I am trying to prove that the following fluid flow is incompressible (in other words, its divergence is zero):
$$\textbf{u}( \textbf{r, S}) = \alpha {(\textbf{r}\cdot\textbf{S}\cdot \textbf{r})\textbf{r} \over{r^5}}$$ where $S$ is a trace-free stresslet.
This is my attempt so far:
$$\nabla \cdot \textbf{u}( \textbf{r, S}) = \alpha \nabla \cdot {(\textbf{r}\cdot\textbf{S}\cdot \textbf{r})\textbf{r} \over{r^5}}$$ $$=\alpha {(\textbf{r}\cdot (\nabla \cdot\textbf{S})\cdot \textbf{r})\textbf{r} \over{r^5}}$$ and for some reason, since it is traceless, $\nabla \cdot \textbf{S}=0$?
Furthermore, for the first equation of this question, is the numerator $(\textbf{r}\cdot\textbf{S}\cdot \textbf{r})\textbf{r}$ just the same thing as $(\textbf{r}\cdot\textbf{S}\cdot \textbf{r} \cdot \textbf{r})$? The notation confuses me.
Thank you
I am guessing that the quantity $Q= \vec r\cdot S \cdot\vec r$ is a scalar-valued expression, a quadratic function constructed from a symmetric matrix $S$ that has constant coefficients and no trace. That is, in matrix notation where $\vec r= [x,y,z]$, one can expand $Q= [x,y,z] [S ][x,y,z]^t $.
If so, then the usual product and quotient rules for grad and div imply that
$div (\frac{Q \vec r}{r^5}) = \frac{grad Q\cdot \vec r}{r^5} +\frac{ Q div\vec r}{r^5}- 5 \frac{ Q (\vec r \cdot grad r) }{r^6}$
First term. One can check that for any symmetric quadratic form $Q$, $ grad Q \cdot \vec r = 2 Q$.
Middle Term. Use $div \vec r= 3$ to obtain $3 Q/r^5$.
Last term. Use $grad r= \vec r/r$ to get $-5 Q/r^5$.
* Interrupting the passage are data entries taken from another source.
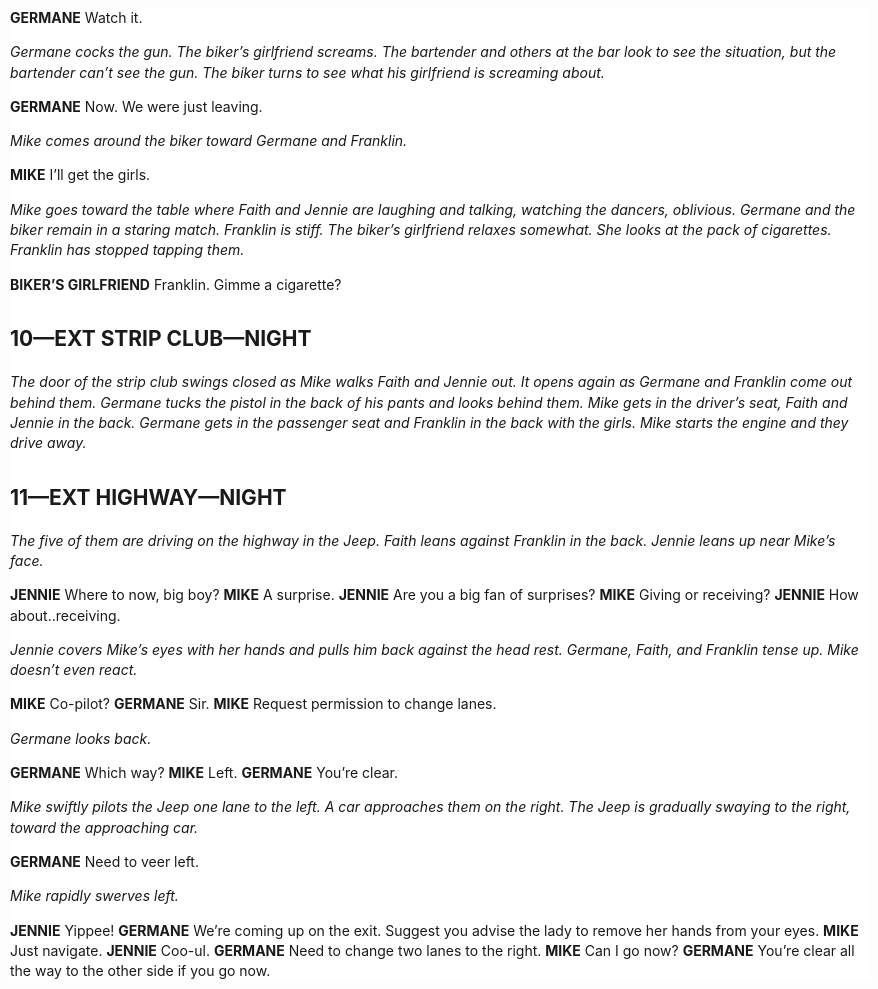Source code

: **GERMANE** Watch it.

*Germane cocks the gun. The biker’s girlfriend screams. The bartender and others at the bar look to see the situation, but the bartender can’t see the gun. The biker turns to see what his girlfriend is screaming about.*

**GERMANE** Now. We were just leaving.

*Mike comes around the biker toward Germane and Franklin.*

**MIKE** I’ll get the girls.

*Mike goes toward the table where Faith and Jennie are laughing and talking, watching the dancers, oblivious. Germane and the biker remain in a staring match. Franklin is stiff. The biker’s girlfriend relaxes somewhat. She looks at the pack of cigarettes. Franklin has stopped tapping them.*

**BIKER’S GIRLFRIEND** Franklin. Gimme a cigarette?

## 10—EXT STRIP CLUB—NIGHT
*The door of the strip club swings closed as Mike walks Faith and Jennie out. It opens again as Germane and Franklin come out behind them. Germane tucks the pistol in the back of his pants and looks behind them. Mike gets in the driver’s seat, Faith and Jennie in the back. Germane gets in the passenger seat and Franklin in the back with the girls. Mike starts the engine and they drive away.*

## 11—EXT HIGHWAY—NIGHT
*The five of them are driving on the highway in the Jeep. Faith leans against Franklin in the back. Jennie leans up near Mike’s face.*

**JENNIE** Where to now, big boy?
**MIKE** A surprise.
**JENNIE** Are you a big fan of surprises?
**MIKE** Giving or receiving?
**JENNIE** How about..receiving.

*Jennie covers Mike’s eyes with her hands and pulls him back against the head rest. Germane, Faith, and Franklin tense up. Mike doesn’t even react.*

**MIKE** Co-pilot?
**GERMANE** Sir.
**MIKE** Request permission to change lanes.

*Germane looks back.*

**GERMANE** Which way?
**MIKE** Left.
**GERMANE** You’re clear.

*Mike swiftly pilots the Jeep one lane to the left. A car approaches them on the right. The Jeep is gradually swaying to the right, toward the approaching car.*

**GERMANE** Need to veer left.

*Mike rapidly swerves left.*

**JENNIE** Yippee!
**GERMANE** We’re coming up on the exit. Suggest you advise the lady to remove her hands from your eyes.
**MIKE** Just navigate.
**JENNIE** Coo-ul.
**GERMANE** Need to change two lanes to the right.
**MIKE** Can I go now?
**GERMANE** You’re clear all the way to the other side if you go now.
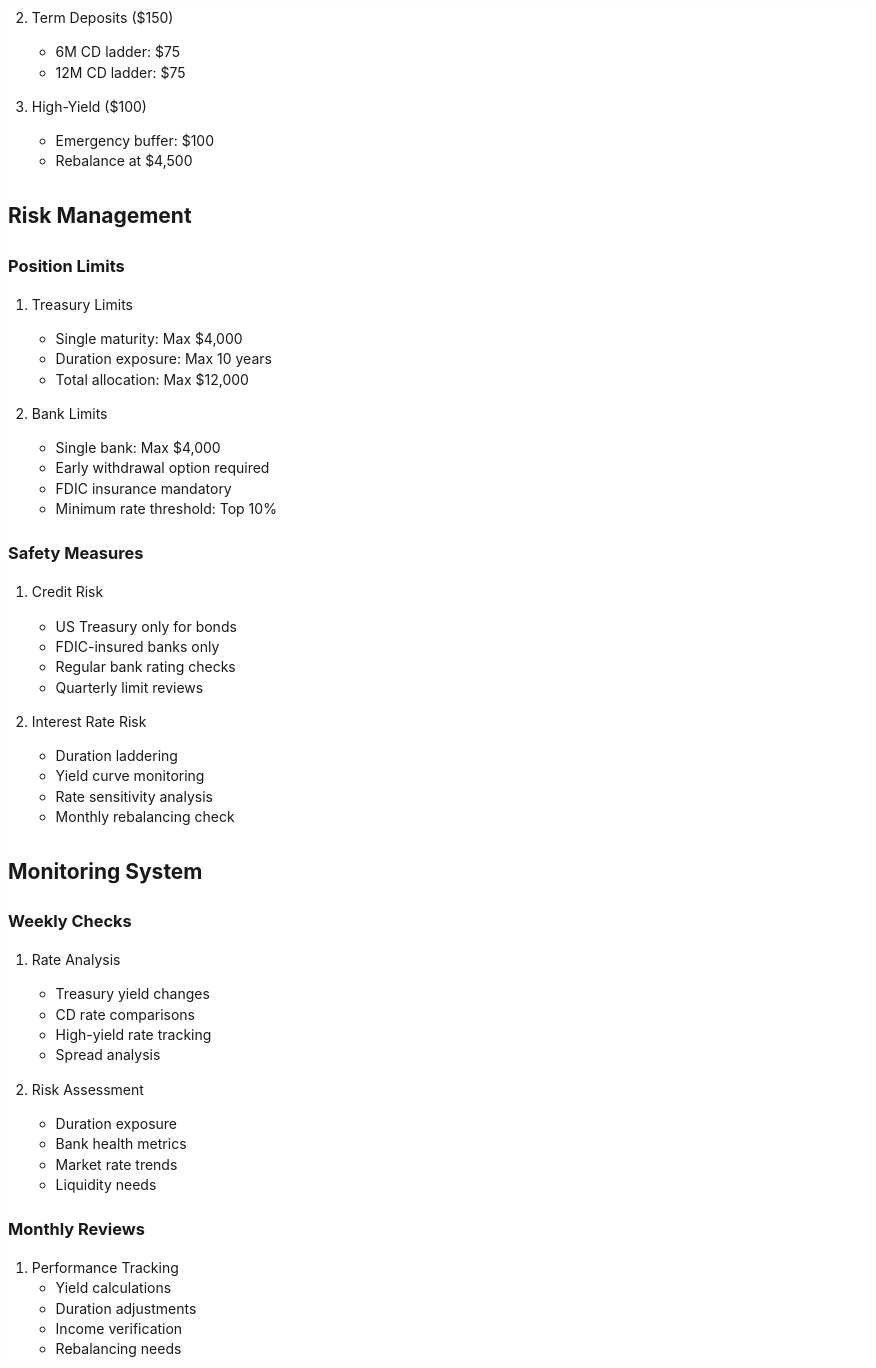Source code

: 2. Term Deposits ($150)
   - 6M CD ladder: $75
   - 12M CD ladder: $75

3. High-Yield ($100)
   - Emergency buffer: $100
   - Rebalance at $4,500

## Risk Management

### Position Limits
1. Treasury Limits
   - Single maturity: Max $4,000
   - Duration exposure: Max 10 years
   - Total allocation: Max $12,000

2. Bank Limits
   - Single bank: Max $4,000
   - Early withdrawal option required
   - FDIC insurance mandatory
   - Minimum rate threshold: Top 10%

### Safety Measures
1. Credit Risk
   - US Treasury only for bonds
   - FDIC-insured banks only
   - Regular bank rating checks
   - Quarterly limit reviews

2. Interest Rate Risk
   - Duration laddering
   - Yield curve monitoring
   - Rate sensitivity analysis
   - Monthly rebalancing check

## Monitoring System

### Weekly Checks
1. Rate Analysis
   - Treasury yield changes
   - CD rate comparisons
   - High-yield rate tracking
   - Spread analysis

2. Risk Assessment
   - Duration exposure
   - Bank health metrics
   - Market rate trends
   - Liquidity needs

### Monthly Reviews
1. Performance Tracking
   - Yield calculations
   - Duration adjustments
   - Income verification
   - Rebalancing needs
The sum of all three terms is zero.
P.S. If the entries of matrix $S$ depend on position then there will be an extra term in the expansion of $grad Q$ where we differentiate the entries of matrix $S$ as well. Maybe then the trace-free condition comes into play. If so, I suggest you explore the simpler case of a $2x2$ matrix first.